[Stored items]
|---|

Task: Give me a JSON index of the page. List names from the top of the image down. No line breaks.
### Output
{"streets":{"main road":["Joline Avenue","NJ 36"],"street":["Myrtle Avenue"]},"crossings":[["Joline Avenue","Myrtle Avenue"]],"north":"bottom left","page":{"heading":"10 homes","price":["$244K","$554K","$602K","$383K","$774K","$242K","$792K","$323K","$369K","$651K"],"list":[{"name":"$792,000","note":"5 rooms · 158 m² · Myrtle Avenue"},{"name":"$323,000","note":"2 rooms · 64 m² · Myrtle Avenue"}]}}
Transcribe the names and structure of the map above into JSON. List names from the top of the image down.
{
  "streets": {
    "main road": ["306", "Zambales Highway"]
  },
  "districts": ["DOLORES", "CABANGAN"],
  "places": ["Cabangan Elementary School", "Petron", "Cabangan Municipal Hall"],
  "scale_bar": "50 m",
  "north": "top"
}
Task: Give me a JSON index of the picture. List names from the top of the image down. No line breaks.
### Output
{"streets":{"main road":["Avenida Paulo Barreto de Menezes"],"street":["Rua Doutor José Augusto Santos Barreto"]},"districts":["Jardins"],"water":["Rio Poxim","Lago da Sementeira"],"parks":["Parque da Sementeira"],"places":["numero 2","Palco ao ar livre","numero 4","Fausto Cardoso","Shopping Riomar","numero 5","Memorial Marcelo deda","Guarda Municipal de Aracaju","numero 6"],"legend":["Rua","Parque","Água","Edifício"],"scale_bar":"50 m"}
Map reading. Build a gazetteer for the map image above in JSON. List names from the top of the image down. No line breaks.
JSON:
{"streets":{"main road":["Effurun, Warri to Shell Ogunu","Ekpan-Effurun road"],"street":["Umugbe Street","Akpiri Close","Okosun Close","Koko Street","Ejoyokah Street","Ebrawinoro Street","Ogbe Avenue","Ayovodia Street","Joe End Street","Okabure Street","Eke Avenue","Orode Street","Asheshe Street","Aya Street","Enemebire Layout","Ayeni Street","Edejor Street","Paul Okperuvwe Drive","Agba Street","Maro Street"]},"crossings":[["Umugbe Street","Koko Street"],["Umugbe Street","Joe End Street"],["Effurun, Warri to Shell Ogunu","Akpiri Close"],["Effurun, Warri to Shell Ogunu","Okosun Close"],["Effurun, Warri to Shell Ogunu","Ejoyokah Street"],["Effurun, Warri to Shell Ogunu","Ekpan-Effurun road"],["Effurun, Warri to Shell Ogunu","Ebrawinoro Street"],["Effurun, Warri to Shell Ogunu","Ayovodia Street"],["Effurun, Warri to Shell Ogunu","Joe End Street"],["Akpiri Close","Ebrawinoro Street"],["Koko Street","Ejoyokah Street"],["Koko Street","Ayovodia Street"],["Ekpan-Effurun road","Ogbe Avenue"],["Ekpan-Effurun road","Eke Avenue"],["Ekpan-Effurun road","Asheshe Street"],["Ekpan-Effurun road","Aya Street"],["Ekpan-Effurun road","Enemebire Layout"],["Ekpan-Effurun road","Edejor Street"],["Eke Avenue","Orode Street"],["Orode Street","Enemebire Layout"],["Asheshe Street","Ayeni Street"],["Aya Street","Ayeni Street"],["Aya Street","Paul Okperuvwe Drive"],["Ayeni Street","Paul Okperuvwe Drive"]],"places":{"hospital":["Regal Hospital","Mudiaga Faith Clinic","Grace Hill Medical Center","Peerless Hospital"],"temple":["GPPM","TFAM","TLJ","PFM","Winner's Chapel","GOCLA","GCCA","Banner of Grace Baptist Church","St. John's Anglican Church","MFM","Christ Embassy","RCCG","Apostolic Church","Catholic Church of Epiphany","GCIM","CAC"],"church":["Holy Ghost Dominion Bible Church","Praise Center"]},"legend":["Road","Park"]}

|---|

Search the data for the string "page" and copy each line where it appears.

Task: Give me a JSON index of the page. List names from the top of the image down. No line breaks.
{"streets":{"main road":["Joline Avenue","NJ 36"],"street":["Myrtle Avenue"]},"crossings":[["Joline Avenue","Myrtle Avenue"]],"north":"bottom left","page":{"heading":"10 homes","price":["$244K","$554K","$602K","$383K","$774K","$242K","$792K","$323K","$369K","$651K"],"list":[{"name":"$792,000","note":"5 rooms · 158 m² · Myrtle Avenue"},{"name":"$323,000","note":"2 rooms · 64 m² · Myrtle Avenue"}]}}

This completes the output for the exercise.